We adopt a generator with fixed architecture for all experiments. The generator takes a 32-dimensional vector sampled from a standard normal distribution $\boldsymbol{z}\sim\mathcal{N}(\mathbf{0},\boldsymbol{I})$. We process it with a 3-layer MLP of [64,128,256] hidden units respectively, tanh is taken as the activation function. Finally, a linear layer is used to map the 256-dimensional vectors to $N\times T$-dimensional vectors and reshape them as node features $\mathbf{F}\in\mathbb{R}^{N\times T}$. Throughout our experiments, we take the average number of nodes in the training data as $N$ and test the effect of $N$ in the ablation experiment.

To demonstrate the effectiveness of our proposed framework, we consider four GNN models as teacher and student models for a thorough comparison, including: GIN, GCN, GAT and GraphSAGE. Although the GNN model does not always require a deep network to achieve good results, however, from Appendix B, there is no fixed layer and hidden units that can make six datasets achieve the best performance on four different models. For fair comparison, we use 5 layers with 128 hidden units for teacher models. For the student model, we conduct experiments to gradually reduce the number of layers $l\in\left\{5,3,2,1\right\}$ and gradually reduce the number of hidden units $h\in\left\{128,64,32,16\right\}$. We use a graph classifier layer which first builds a graph representation by averaging all node features extracted from the last GNN layer and then passing this graph representation to an MLP.

For training, we use Adam optimizer with weight decay 5e-4 to update student models.

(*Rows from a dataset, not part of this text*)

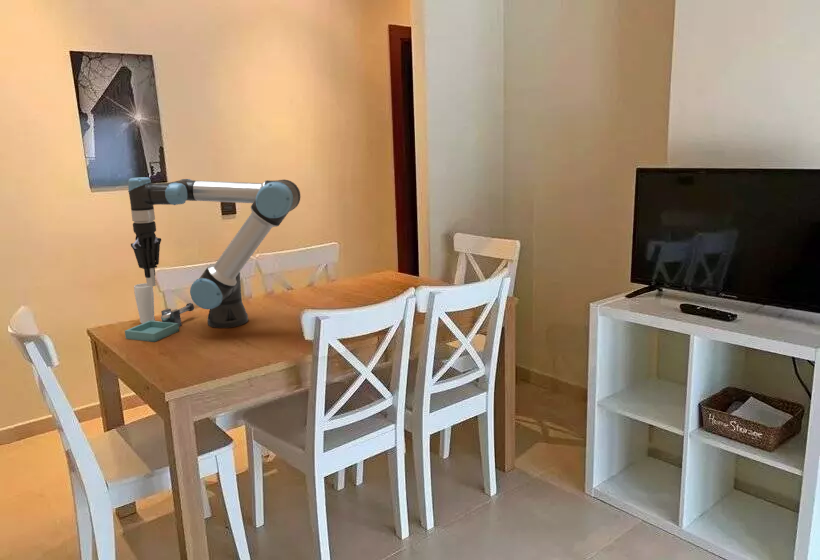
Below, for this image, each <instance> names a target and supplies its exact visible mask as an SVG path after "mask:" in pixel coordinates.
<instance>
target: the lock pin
mask: <svg viewBox="0 0 820 560" xmlns="http://www.w3.org/2000/svg"><path fill="white" fill-rule="evenodd" d="M194 309H195V305H194V304H193V303H192V302H188V303H187V304H186V305H185V306H182V307H181V308H178V310H180V315H182V314H183V313H186V312H193V311H194ZM170 318H171V316H170V313H168V314H165V315H163V316H162V315H161V316H160V320H161V321H162V320H163V321H165V320H167V319H170Z"/></svg>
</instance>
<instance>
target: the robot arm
mask: <svg viewBox="0 0 820 560" xmlns="http://www.w3.org/2000/svg"><path fill="white" fill-rule="evenodd" d="M127 185H128V187H127V188H128V189H127V191H128V192H127V193H128V196H129V201H130V202H129V203H130V209H131V210H130V211H131V218H132V222H133V223H132V231H133V233H134V234H135V238H134V240H135V241H134V242H132V243H130V247H131V249H132V250H133V252H134V256H135V258H136V262H137V265H138V268H140V269H143V270H144V271H143V272H144V277H145V280H146V283H147V286H153V287H156V286H157V283H156V268H157V267H158V265H159V264H160V249H161V247H160V246H161V242H162V238H161V237H158V236H157V234H156V233H155V232H157V224H156V221H155V220H156V215H155V209H154V206H155V205H168V206H169V205H172V206H177V205H184V204H185V203H186V201H188V202H190V201H191V202H218V203H235V204H238V203H239V204H240V203H241V204H251V205H250V211H251V213H250V214H249V216H248V217H247V219H246V220H245V222H244V223H243V224H242V226H241V227H240V228H239V230H238V232H237V233H236V234H235V235H234V237H233V238H232V240H231V241H230V242H229V244H228V245H227V247H226V248H225V249H224V251H223V252H222V254H221V255H220V256H219V258H218V259H217V261H216V262H215V263H210V264H209V265H207V267H206V268H205V270H204V271H203V272H202V274H201V275H200V277H199V278H197V279H196V280H194V281H193V283H192V284H191V285H190V289H189V294H190V297H191V300H192V302H193V303H194V304H195V305H196V306H197V307H198V308H201V309H204V310H209V312H208V316H207V325H208V326H209V327H211V328H216V329H227V328H228V329H229V328H234V327H235V328H236V327H240V326H242V325H245V324H247V323H248V322H249V315H248V313H247V309H246V307H245V306H244V303H243V298H242V286H241V285H242V284H241V283H242V282H241V271H242V269H244V267H245V265H247V263H248V261H249V260H250V259H251V257H252V256H253V255H254V253H255V251H256V250H257V249H258V248H259V246H260V245H261V243H263V240H265V238H266V237H267V235H268V234H269V232H270V231H271V229H272V228H275V227H279V226H280V225H281V223H282V222H283V221H284V220H285V218H286V216H287V215H288V214H289V213H290V212H292V211H294V210H295V209H296V208H297V207H299V206H298V205H299V204H300V201H301V191H300V189H299V187H298V186H297V185H296V183H294V182H293V181H291V180H288V179H278V180H277V179H276V180H264V181H263V182H249V181H248V182H244V181H243V182H242V181H220V180H219V181H217V180H194V179H190V178H189V179H188V178H182V179H180V180H175V181H170V182H152V181H151V178H150V177H144V176H143V177H142V176H141V177H130V178H129V179H128V180H127Z"/></svg>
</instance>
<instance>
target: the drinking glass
mask: <svg viewBox="0 0 820 560" xmlns="http://www.w3.org/2000/svg"><path fill="white" fill-rule="evenodd" d="M133 291H134V297H135V303H136V307H137V312H138V316H139V322H140V324H143V323H145V322H147V321H150V320H151V321H156V320H155V319H156V318H155V297H154V296H155V293H154V286H147V282H145V283H139V284H135V285H134V286H133Z"/></svg>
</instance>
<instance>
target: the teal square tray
mask: <svg viewBox="0 0 820 560" xmlns="http://www.w3.org/2000/svg"><path fill="white" fill-rule="evenodd" d="M179 332H180V327H179V325H178V323H170V322H162V320H161V321H158V320H155V321H151V320H150V321H147V322H145V323H143V324H142V323H140V324H138V325H135V326H132V327H131V328H128V329H126V330H124V334H125V336H124V337H125V340H132V341H133V340H134V341H143V342H150V343H156V342H159V341H160V340H163V339H165V338H167V337H169V336H171V335H174V334H175V333H179Z"/></svg>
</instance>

The generator is trained with Adam without weight decay. Both student and generator are using a learning rate scheduler that multiplies the learning rate by a factor 0.3 at 10%, 30%, and 50% of the training epochs. The number of updates $k$ of the student model in Algorithm 1 is set to 5. The threshold $\tau$ is empirically set to 0.5.

We compare with the following baselines to demonstrate the effectiveness of our proposed framework.

Teacher: The given pre-trained model which serves as the teacher in the distillation process.

KD: The generator is removed, and the student model is trained on 100% original training data in our framework.

RANDOM: The generator’s parameters are not updated and the student model is trained on the noisy graphs generated by the randomly initialized generator.

GFKD: GFKD is a data-free KD for GNNs by modeling the topology of graph with a multinomial distribution Deng and Zhang (2021).

We have pre-trained all datasets on GCN, GIN, GAT and GraphSAGE with 5 layers and 128 hidden units (5-128 for short), and found that GIN performs best on all datasets (Detailed experimental results can be found in the Appendix B). Therefore, we adopt GIN as the teacher model in Table 2. We choose two representative architecture 1-128 and 5-32 for four kinds of student models (More experiments with other architectures can be found in the Appendix D).

From Table 2, it can be observed that KD’s performance is very close to even outperforms the teacher model. That’s because KD is a data-driven method which uses the same training data as the teacher model for knowledge distillation. This also implies that the loss function of our DFAD-GNN is very effective in distilling knowledge from the teacher model to the student model, as we apply the same loss function in both KD and our DFAD-GNN.

We also observe that RANDOM delivers the worst performance as the generator is not updated during the training process, thus the generator will not be able to generate difficult graphs as the student model progresses. Consequently, the student model fail to learn enough knowledge from the teacher, resulting in poor results.

In terms of the efficacy of our DFAD-GNN, Table 2 shows that our DFAD-GNN consistently outperforms the recent data-free method GFKD Deng and Zhang (2021). We conjecture the potential reason that DFAD-GNN can significantly outperform GFKD is the teacher encodes the distribution characteristics of the original input graphs under its own feature space. Simply inverting graphs in GFKD tends to overfit to the partial distribution information stored in this teacher model. As a consequence, their generated fake graphs are lacking of generalizability and diversity. In contrast, our generated graphs are more conducive to transferring the knowledge of the teacher model to the student model.

In terms of the stability, it can be seen from Table 2 that the standard deviation of our DFAD-GNN is the smallest among all the data-free baselines and across all datasets, indicating that our model can obtain relatively stable prediction results.

Another interesting observation is that the performance of the compressed model is not necessarily worse than the more complex model. As can be seen from Table 2, that performance of a more compressed student model with 5-32 is not necessarily worse than the student model with 1-128. Therefore, we speculate that the performance of the student model may have no obvious relationship with the degree of model compression, which requires further investigation.